Antonio Chávez López
Sevilla enero 2023

Comentarios

  • SarasvatiSarasvati Fernando de Rojas s.XV
    editado enero 2023

    "Murcianico" es una historia de un realismo muy humano.
    De ese tipo de realismo que retrata las cosas con la precisión de lo esencial, rehuyendo la obviedad, lo fácil del dramatismo y la moralina.

    Hay empatía y ternura en el tratamiento del personaje, pero sin caer en el buenismo sentimental. El "Murcianico" tiene además un relieve personal y literario, el rasgo del humor y el más característico, el de la disciplina; no es un estereotipo plano. 

    Destaco la viveza expresiva tras la sencillez del estilo: 

    "grandes ojos vivaces, del color del castaño, y unos labios agrietados por el fuego del coñac" 

    Es realista también la ambivalencia en la reacción del protagonista; la mezcla de conciencia e indiferencia olvidadiza, porque la solución a los peores problemas sociales no está (individualmente) en nuestras manos. Observar y saber no es suficiente, pero la mayoría ni tan siquiera mira. 

    Es un relato magnífico, Antonio. 

  • antonio chavezantonio chavez Miguel de Cervantes s.XVII


    Hola, amiga murciana.

    Amén de que sabes traducir (interpretar) lo que lees, siempre dejar caer comentarios que enriquecen mis textos. Y digo esto con propiedad porque, como sabes, te sigo en el foro dondequiera que vas. No se te pasa un detalle, siempre vivaz. Definitivamente eres mejor lectora que yo escritor. Los caramelos literarios que me regalas son de un dulce superior al almíbar 

    Con lectores como tú, en este caso lectora, escribir para ser leído, con objetividad y con dedicación, es el mayor gustazo para todo escritor que se precie.

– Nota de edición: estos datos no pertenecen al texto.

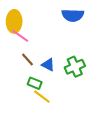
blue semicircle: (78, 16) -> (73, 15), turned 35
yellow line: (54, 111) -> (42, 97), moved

    Observo que no eres de esos que responden con "me gusta", "bien escrito", "sigue así", ni muchísimo menos. Para ti no hay un mañana si algo te interesa hoy; o respondes como siempre lo haces, o no respondes. Así de simple.

    Gracias, guapa 

     :)
     

  • SarasvatiSarasvati Fernando de Rojas s.XV
    editado enero 2023


    Hola, amiga murciana.

    Amén de que sabes traducir (interpretar) lo que lees, siempre dejar caer comentarios que enriquecen mis textos. Y digo esto con propiedad porque, como sabes, te sigo en el foro dondequiera que vas. No se te pasa un detalle, siempre vivaz. Definitivamente eres mejor lectora que yo escritor. Los caramelos literarios que me regalas son de un dulce superior al almíbar 

    Con lectores como tú, en este caso lectora, escribir para ser leído, con objetividad y con dedicación, es el mayor gustazo para todo escritor que se precie.

    Observo que no eres de esos que responden con "me gusta", "bien escrito", "sigue así", ni muchísimo menos. Para ti no hay un mañana si algo te interesa hoy; o respondes como siempre lo haces, o no respondes. Así de simple.

    Gracias, guapa 

     :)
     



    De ser mejor lectora que tú escritor, Antonio, mi criterio como lectora perdería sentido. Saber leer no es difícil. 

    No creas, no siempre reacciono ni siquiera a lo que me interesa o me gusta (y mucho menos, con presteza); soy inconstante hasta para eso. 

    También he despachado opiniones en ocasiones con un escueto "me ha gustado" o parecido, por vagancia, aunque no me gusta hacerlo.